My point is that we should implement both.

addisonklinke commented 2 years ago

Regarding my link to the unidiff library above, it's unclear to me whether the incompatibility would be best solved by

  1. Updating their PatchSet parser
  2. Adding additional standardized format components into Dolt's output until it's similar enough to git's to be parsed. I wonder in particular whether chunk headers (like the @@ row 1,3 @@ I used above) would help?
  3. Using an existing Dolt command which can already produce the desired output

P.S. for context I used unidiff.PatchSet in my MLOps pipelines to build and log artifacts containing a change list from git diffs, and I would like to do the same for Dolt. For example

# Git change list
changes = [
    {
        'path': 'my_file.py',
        'additions': 4,
        'deletions': 0
    }
]

# Desired Dolt change list
changes = [
    {
        'table': 'objects',
        'additions': 3,
        'deletions': 3
    }
]
christopherreay commented 1 month ago

Our usecase would be on the basis that table data is being updated by several processes / roles. It would be possible perhaps to find a workaround for this by spawning tables more or less per user, when people log in. Even so, it could become quite complex.
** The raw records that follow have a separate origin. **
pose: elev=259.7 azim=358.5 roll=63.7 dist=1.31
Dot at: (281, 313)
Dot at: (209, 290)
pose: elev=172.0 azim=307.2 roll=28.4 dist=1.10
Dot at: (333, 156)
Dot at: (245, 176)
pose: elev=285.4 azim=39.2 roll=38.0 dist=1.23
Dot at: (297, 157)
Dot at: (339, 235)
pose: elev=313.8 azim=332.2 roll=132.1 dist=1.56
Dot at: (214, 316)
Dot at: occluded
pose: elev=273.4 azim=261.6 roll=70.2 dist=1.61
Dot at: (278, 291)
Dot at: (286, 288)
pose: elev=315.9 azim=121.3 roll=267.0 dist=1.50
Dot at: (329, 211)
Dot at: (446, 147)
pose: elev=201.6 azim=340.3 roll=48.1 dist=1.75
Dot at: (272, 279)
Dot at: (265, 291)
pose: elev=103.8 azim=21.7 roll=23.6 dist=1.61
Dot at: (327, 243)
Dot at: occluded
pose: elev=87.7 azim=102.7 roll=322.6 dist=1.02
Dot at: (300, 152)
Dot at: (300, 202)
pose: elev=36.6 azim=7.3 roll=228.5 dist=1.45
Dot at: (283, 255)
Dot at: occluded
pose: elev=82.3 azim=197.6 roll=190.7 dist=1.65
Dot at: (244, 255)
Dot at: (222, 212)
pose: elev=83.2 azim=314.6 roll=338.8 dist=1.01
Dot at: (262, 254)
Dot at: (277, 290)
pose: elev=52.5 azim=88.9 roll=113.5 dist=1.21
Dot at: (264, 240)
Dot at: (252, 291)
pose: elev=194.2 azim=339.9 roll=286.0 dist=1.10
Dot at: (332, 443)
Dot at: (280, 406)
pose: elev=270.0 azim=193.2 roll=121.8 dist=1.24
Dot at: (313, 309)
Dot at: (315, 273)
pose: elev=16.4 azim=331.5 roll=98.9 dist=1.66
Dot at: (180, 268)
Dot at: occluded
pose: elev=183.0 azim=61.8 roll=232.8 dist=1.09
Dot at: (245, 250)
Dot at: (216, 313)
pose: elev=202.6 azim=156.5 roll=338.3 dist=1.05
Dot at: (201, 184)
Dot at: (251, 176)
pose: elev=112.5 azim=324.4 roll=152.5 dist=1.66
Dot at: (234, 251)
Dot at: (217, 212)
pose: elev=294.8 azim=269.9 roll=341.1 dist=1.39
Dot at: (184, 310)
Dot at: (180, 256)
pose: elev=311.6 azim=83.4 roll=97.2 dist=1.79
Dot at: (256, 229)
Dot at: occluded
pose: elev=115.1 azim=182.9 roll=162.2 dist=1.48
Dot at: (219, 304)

Or I suppose that we can use separate database connections? To create separate working areas, right?

macneale4 commented 1 week ago

The first steps of this change are in place: https://docs.dolthub.com/sql-reference/version-control/dolt-system-tables#dolt_workspace_usdtablename

Adding this to the CLI will be next.

macneale4 commented 1 week ago

@christopherreay - Really the only way this can work safely with multiple people is if everyone uses their own branch - which is generally what we recommend. Uncommitted changes on a shared group branch doesn't play to Dolt's strengths as a database.

It's possible to use our new feature, doltworkspace tables, to stage and unstage changes on a shared branch. But it's always recommended to double check what is staged before you commit. Even then, you need to ensure that no one is mucking with things. Doing this on a shared branch has all the same problems as regular concurrency issues when people are on the same branch.